BELGIQUE : UNE DÉMOCRATIE PARTICIPATIVE VÉRITABLE ET SINCÈRE ?

 

L’héritage de la Grèce antique occupe une place décisive dans la formation de la pensée politique occidentale. À travers le modèle de la Polis, c’est-à-dire de la Cité, se dessine une conception du pouvoir fondée sur l’organisation collective de la vie commune et sur la définition du rôle de citoyen.

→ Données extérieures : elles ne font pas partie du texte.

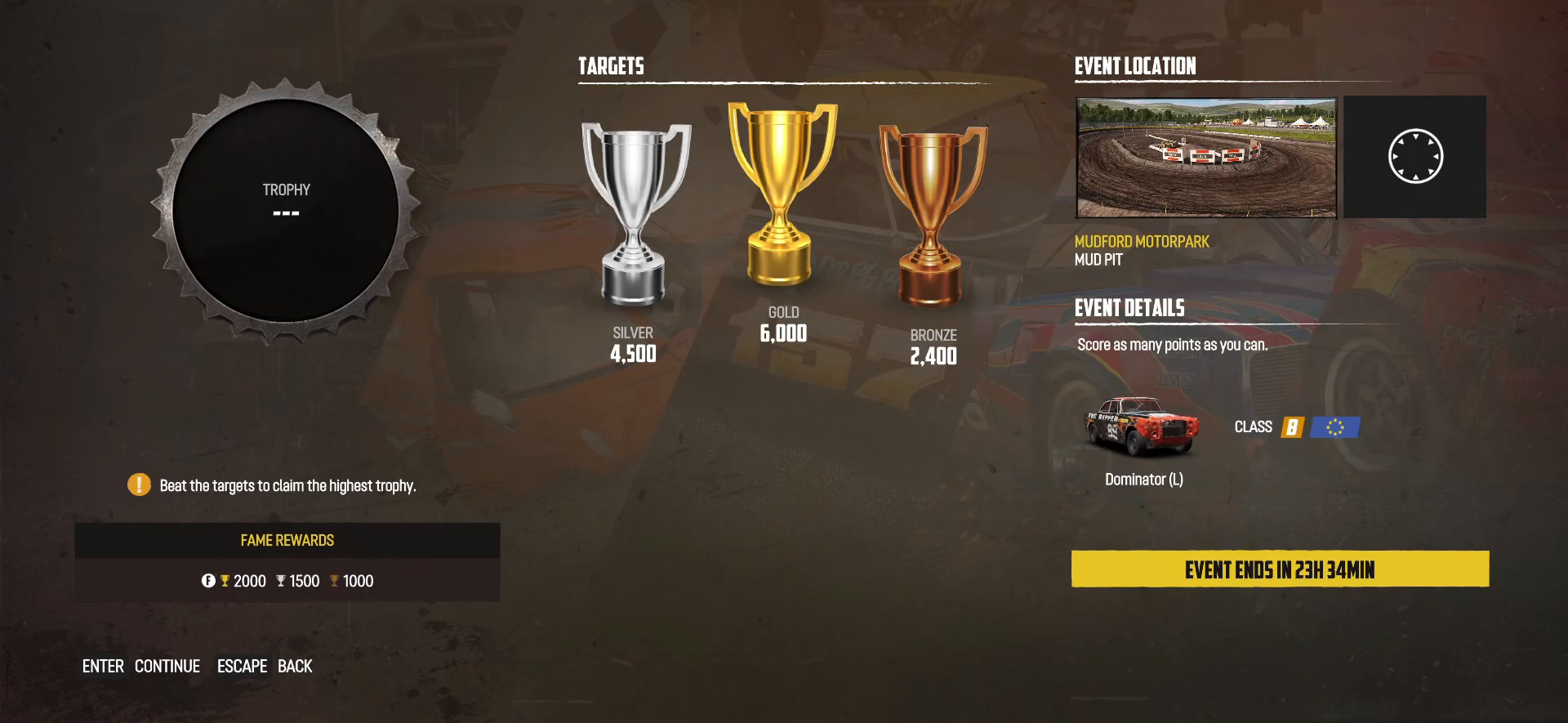
{"buttons": [], "left_stick": "center", "events": []}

La démocratie athénienne s’est ainsi construite autour de trois principes qui, loin d’être de simples notions institutionnelles, expriment une exigence politique radicale : faire du peuple un acteur légitime de la décision publique.

-        Isonomia : Egalité civique

-        Parrhèsia : Franc-parler ; courage de dire le vrai

-        Isêgoria : Egalité du droit à la prise de parole 

Toutefois, cet héritage démocratique demeure traversé par une tension essentielle. D’un côté, il affirme la possibilité pour les citoyens de participer à la définition du juste ; de l’autre, il suscite très tôt une méfiance philosophique à l’égard du jugement collectif. C’est précisément cette contradiction que permet d’examiner la pensée platonicienne, notamment dans l’une de ses œuvres majeures, « Politeia », terme signifiant littéralement « la chose publique » (latin : Res Publica) ou « la constitution », mais plus couramment traduit par « La République ».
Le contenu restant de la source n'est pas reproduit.